Friday, February 25, 2005

What's up with the microfocus on side-effects and atomicity and stuff?

(Originally published on: Wed 17 of Nov, 2004)
I’m interested in creating high-leverage techniques for transforming and composing sets of models to significantly advance the capabilities of the Model Driven Architecture (MDA) approach to software development. I intrinsically believe that the first step in this process is clarifying the formal foundation on which model transformation rests; in particular, clarifying and formalizing notions of context, atomicity, concurrency, complexity and performance in order to be able to more accurately determine whether two models are equivalent and whether one model is superior to another in certain desireable domains.
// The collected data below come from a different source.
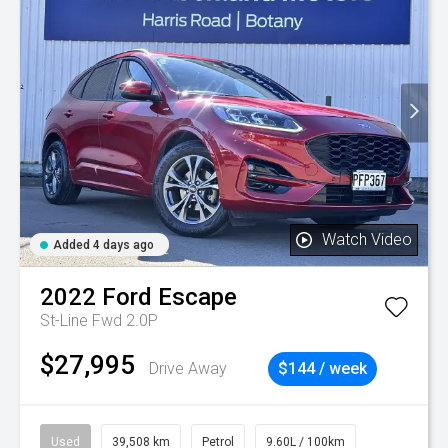
Watch Video
Added 4 days ago
2022
Ford
Escape
St-Line Fwd 2.0P
$27,995
Drive Away
$144 / week
Used
39,508 km
Petrol
9.60L / 100km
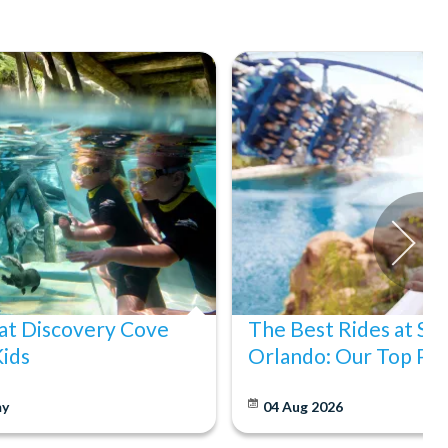
at Discovery Cove
The Best Rides at S
Kids
Orlando: Our Top Pic
y
04 Aug 2026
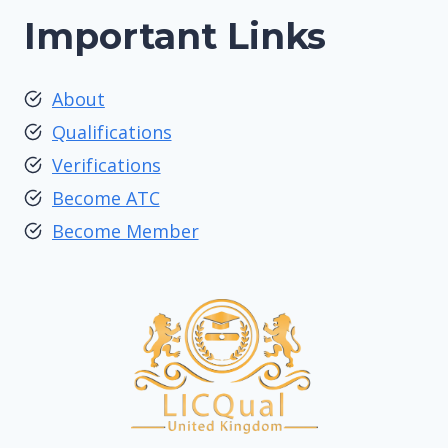
Important Links
About
Qualifications
Verifications
Become ATC
Become Member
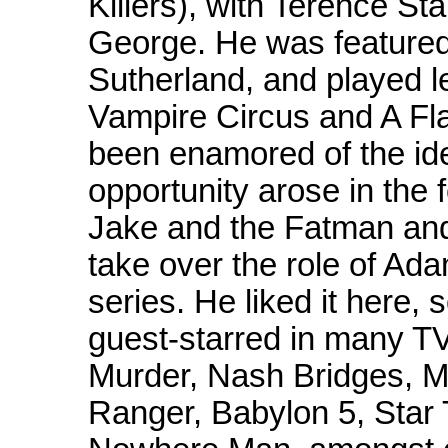
Killers), with Terence S
George. He was featured
Sutherland, and played le
Vampire Circus and A Fl
been enamored of the ide
opportunity arose in the
Jake and the Fatman and 
take over the role of Ada
series. He liked it here,
guest-starred in many TV
Murder, Nash Bridges, M
Ranger, Babylon 5, Star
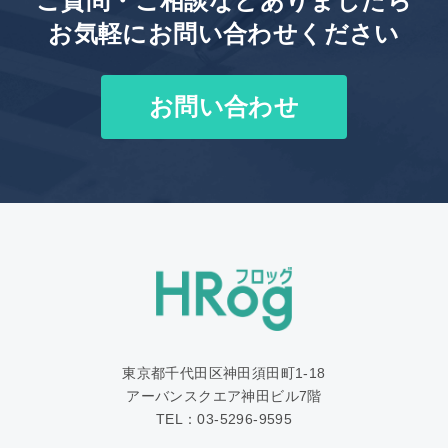
ご質問・ご相談などありましたら
お気軽にお問い合わせください
お問い合わせ
東京都千代田区神田須田町1‐18
アーバンスクエア神田ビル7階
TEL：03-5296-9595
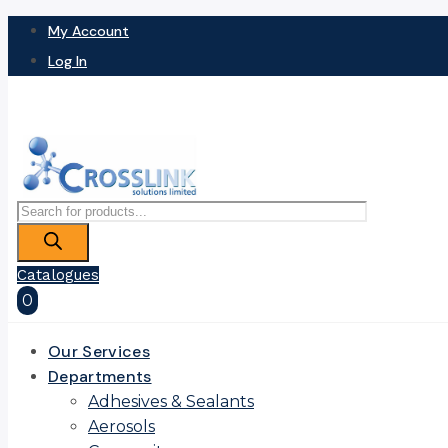
My Account
Log In
Products
search
Catalogues
0
Our Services
Departments
Adhesives & Sealants
Aerosols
I believe a useful starting place to begin this work is to examine the theory of formal mathematical functions and (possibly) extend it to provide some additional tools for analyzing the types of functions found in programming languages. (For this purpose, I have begun by considering proceedural programming languages, since they are most prevalent and often least served by formal analysis. I’ll extend the thinking to declarative, constraint-based and other forms of programming languages as a secondary activity.)

What I’ve been chewing on for most of this last year is how to effectively broaden the bridge between formal mathematics and various computer science constructs in a way that really facilitates this analysis without needlessly inventing new concepts.

Most of the conceptual tools we need already exist to one degree or another, but they are often found in unrelated or informally related domains. (Lots of transaction work has been done from the point of view of databases. Very little has been done to bridge that work to the work done on conventional procedural languages.) I'd like to clarify a context in which these concepts can be brought together, transformed if necessary, and assembled into a powerful and useful toolbox for understanding what is possible and semantically correct in model transformation in the general case.